WHAT YOU SHOULD DO :: Of all the lines in the entries below, give again exactly those starting at the line containing "Роутеры не разговаривают" and ending at the line containing "из одной подсети", both ends included, and no others.

···

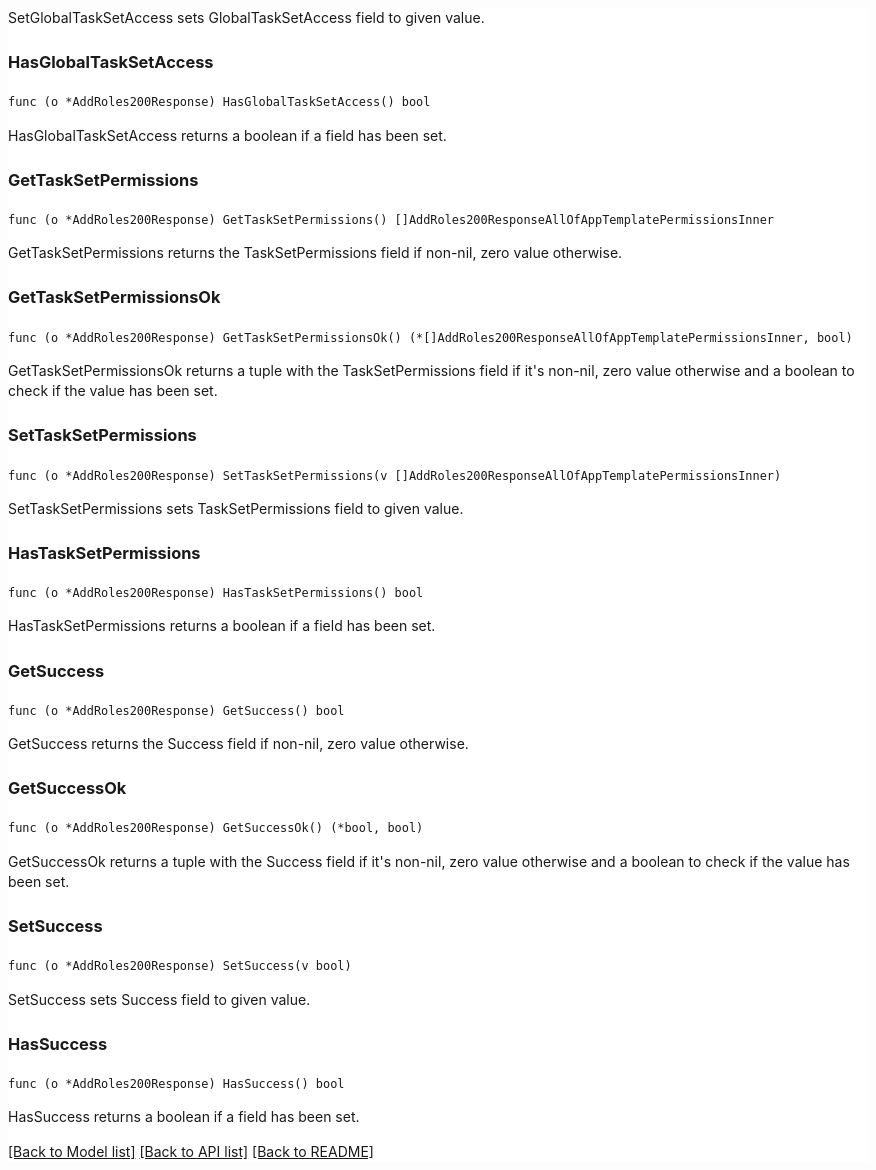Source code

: SetGlobalTaskSetAccess sets GlobalTaskSetAccess field to given value.

### HasGlobalTaskSetAccess

`func (o *AddRoles200Response) HasGlobalTaskSetAccess() bool`

HasGlobalTaskSetAccess returns a boolean if a field has been set.

### GetTaskSetPermissions

`func (o *AddRoles200Response) GetTaskSetPermissions() []AddRoles200ResponseAllOfAppTemplatePermissionsInner`

GetTaskSetPermissions returns the TaskSetPermissions field if non-nil, zero value otherwise.

### GetTaskSetPermissionsOk

`func (o *AddRoles200Response) GetTaskSetPermissionsOk() (*[]AddRoles200ResponseAllOfAppTemplatePermissionsInner, bool)`

GetTaskSetPermissionsOk returns a tuple with the TaskSetPermissions field if it's non-nil, zero value otherwise
and a boolean to check if the value has been set.

### SetTaskSetPermissions

`func (o *AddRoles200Response) SetTaskSetPermissions(v []AddRoles200ResponseAllOfAppTemplatePermissionsInner)`

SetTaskSetPermissions sets TaskSetPermissions field to given value.

### HasTaskSetPermissions

`func (o *AddRoles200Response) HasTaskSetPermissions() bool`

HasTaskSetPermissions returns a boolean if a field has been set.

### GetSuccess

`func (o *AddRoles200Response) GetSuccess() bool`

GetSuccess returns the Success field if non-nil, zero value otherwise.

### GetSuccessOk

`func (o *AddRoles200Response) GetSuccessOk() (*bool, bool)`

GetSuccessOk returns a tuple with the Success field if it's non-nil, zero value otherwise
and a boolean to check if the value has been set.

### SetSuccess

`func (o *AddRoles200Response) SetSuccess(v bool)`

SetSuccess sets Success field to given value.

### HasSuccess

`func (o *AddRoles200Response) HasSuccess() bool`

HasSuccess returns a boolean if a field has been set.


[[Back to Model list]](../README.md#documentation-for-models) [[Back to API list]](../README.md#documentation-for-api-endpoints) [[Back to README]](../README.md)


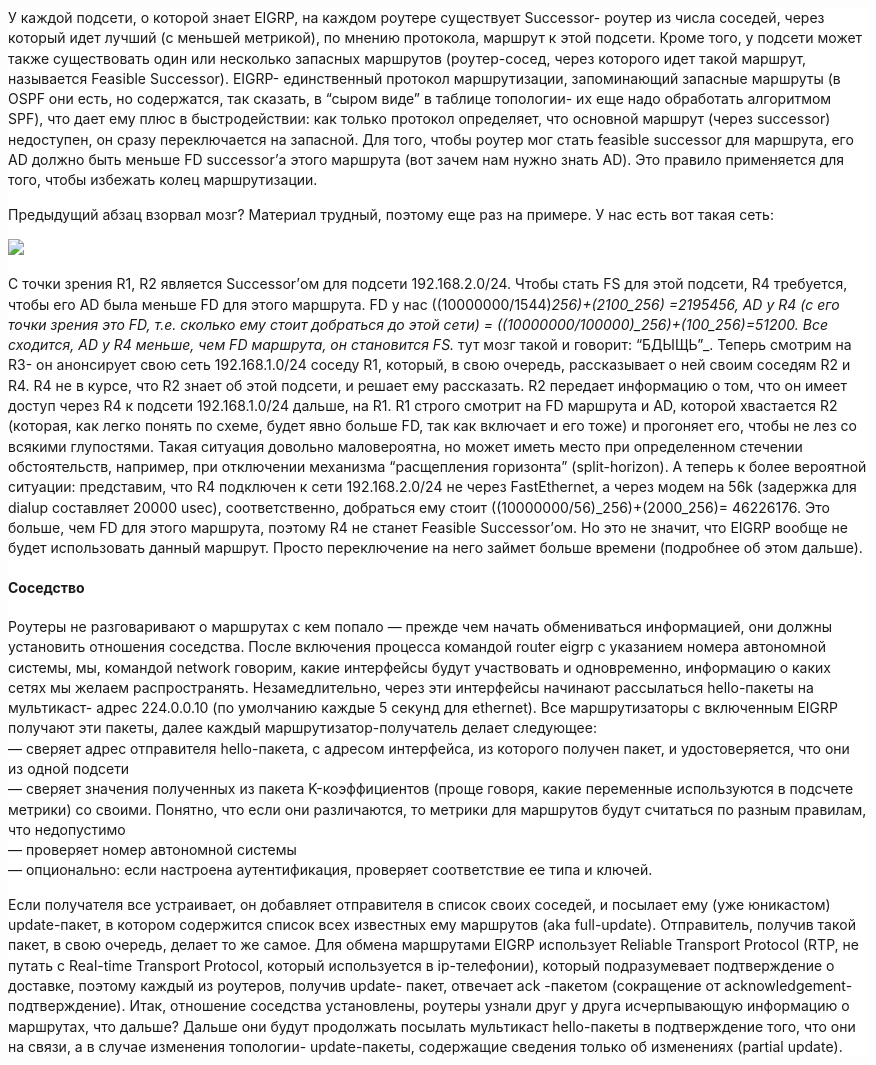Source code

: У каждой подсети, о которой знает EIGRP, на каждом роутере существует Successor- роутер из числа соседей, через который идет лучший \(с меньшей метрикой\), по мнению протокола, маршрут к этой подсети. Кроме того, у подсети может также существовать один или несколько запасных маршрутов \(роутер-сосед, через которого идет такой маршрут, называется Feasible Successor\). EIGRP- единственный протокол маршрутизации, запоминающий запасные маршруты \(в OSPF они есть, но содержатся, так сказать, в “сыром виде” в таблице топологии- их еще надо обработать алгоритмом SPF\), что дает ему плюс в быстродействии: как только протокол определяет, что основной маршрут \(через successor\) недоступен, он сразу переключается на запасной. Для того, чтобы роутер мог стать feasible successor для маршрута, его AD должно быть меньше FD successor’а этого маршрута \(вот зачем нам нужно знать AD\). Это правило применяется для того, чтобы избежать колец маршрутизации.

Предыдущий абзац взорвал мозг? Материал трудный, поэтому еще раз на примере. У нас есть вот такая сеть:

![](http://img-fotki.yandex.ru/get/6419/83739833.20/0_9e454_30108738_L.jpg)

С точки зрения R1, R2 является Successor’ом для подсети 192.168.2.0/24. Чтобы стать FS для этой подсети, R4 требуется, чтобы его AD была меньше FD для этого маршрута. FD у нас \(\(10000000/1544\)_256\)+\(2100\_256\) =2195456, AD у R4 \(с его точки зрения это FD, т.е. сколько ему стоит добраться до этой сети\) = \(\(10000000/100000\)\_256\)+\(100\_256\)=51200. Все сходится, AD у R4 меньше, чем FD маршрута, он становится FS._ тут мозг такой и говорит: “БДЫЩЬ”\_. Теперь смотрим на R3- он анонсирует свою сеть 192.168.1.0/24 соседу R1, который, в свою очередь, рассказывает о ней своим соседям R2 и R4. R4 не в курсе, что R2 знает об этой подсети, и решает ему рассказать. R2 передает информацию о том, что он имеет доступ через R4 к подсети 192.168.1.0/24 дальше, на R1. R1 строго смотрит на FD маршрута и AD, которой хвастается R2 \(которая, как легко понять по схеме, будет явно больше FD, так как включает и его тоже\) и прогоняет его, чтобы не лез со всякими глупостями. Такая ситуация довольно маловероятна, но может иметь место при определенном стечении обстоятельств, например, при отключении механизма “расщепления горизонта” \(split-horizon\). А теперь к более вероятной ситуации: представим, что R4 подключен к сети 192.168.2.0/24 не через FastEthernet, а через модем на 56k \(задержка для dialup составляет 20000 usec\), соответственно, добраться ему стоит \(\(10000000/56\)\_256\)+\(2000\_256\)= 46226176. Это больше, чем FD для этого маршрута, поэтому R4 не станет Feasible Successor’ом. Но это не значит, что EIGRP вообще не будет использовать данный маршрут. Просто переключение на него займет больше времени \(подробнее об этом дальше\).

#### Соседство

Роутеры не разговаривают о маршрутах с кем попало — прежде чем начать обмениваться информацией, они должны установить отношения соседства. После включения процесса командой router eigrp с указанием номера автономной системы, мы, командой network говорим, какие интерфейсы будут участвовать и одновременно, информацию о каких сетях мы желаем распространять. Незамедлительно, через эти интерфейсы начинают рассылаться hello-пакеты на мультикаст- адрес 224.0.0.10 \(по умолчанию каждые 5 секунд для ethernet\). Все маршрутизаторы с включенным EIGRP получают эти пакеты, далее каждый маршрутизатор-получатель делает следующее:  
— сверяет адрес отправителя hello-пакета, с адресом интерфейса, из которого получен пакет, и удостоверяется, что они из одной подсети  
— сверяет значения полученных из пакета K-коэффициентов \(проще говоря, какие переменные используются в подсчете метрики\) со своими. Понятно, что если они различаются, то метрики для маршрутов будут считаться по разным правилам, что недопустимо  
— проверяет номер автономной системы  
— опционально: если настроена аутентификация, проверяет соответствие ее типа и ключей.

Если получателя все устраивает, он добавляет отправителя в список своих соседей, и посылает ему \(уже юникастом\) update-пакет, в котором содержится список всех известных ему маршрутов \(aka full-update\). Отправитель, получив такой пакет, в свою очередь, делает то же самое. Для обмена маршрутами EIGRP использует Reliable Transport Protocol \(RTP, не путать с Real-time Transport Protocol, который используется в ip-телефонии\), который подразумевает подтверждение о доставке, поэтому каждый из роутеров, получив update- пакет, отвечает ack -пакетом \(сокращение от acknowledgement- подтверждение\). Итак, отношение соседства установлены, роутеры узнали друг у друга исчерпывающую информацию о маршрутах, что дальше? Дальше они будут продолжать посылать мультикаст hello-пакеты в подтверждение того, что они на связи, а в случае изменения топологии- update-пакеты, содержащие сведения только об изменениях \(partial update\).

···

COMPLETED EXERCISE ::
Роутеры не разговаривают о маршрутах с кем попало — прежде чем начать обмениваться информацией, они должны установить отношения соседства. После включения процесса командой router eigrp с указанием номера автономной системы, мы, командой network говорим, какие интерфейсы будут участвовать и одновременно, информацию о каких сетях мы желаем распространять. Незамедлительно, через эти интерфейсы начинают рассылаться hello-пакеты на мультикаст- адрес 224.0.0.10 \(по умолчанию каждые 5 секунд для ethernet\). Все маршрутизаторы с включенным EIGRP получают эти пакеты, далее каждый маршрутизатор-получатель делает следующее:  
— сверяет адрес отправителя hello-пакета, с адресом интерфейса, из которого получен пакет, и удостоверяется, что они из одной подсети  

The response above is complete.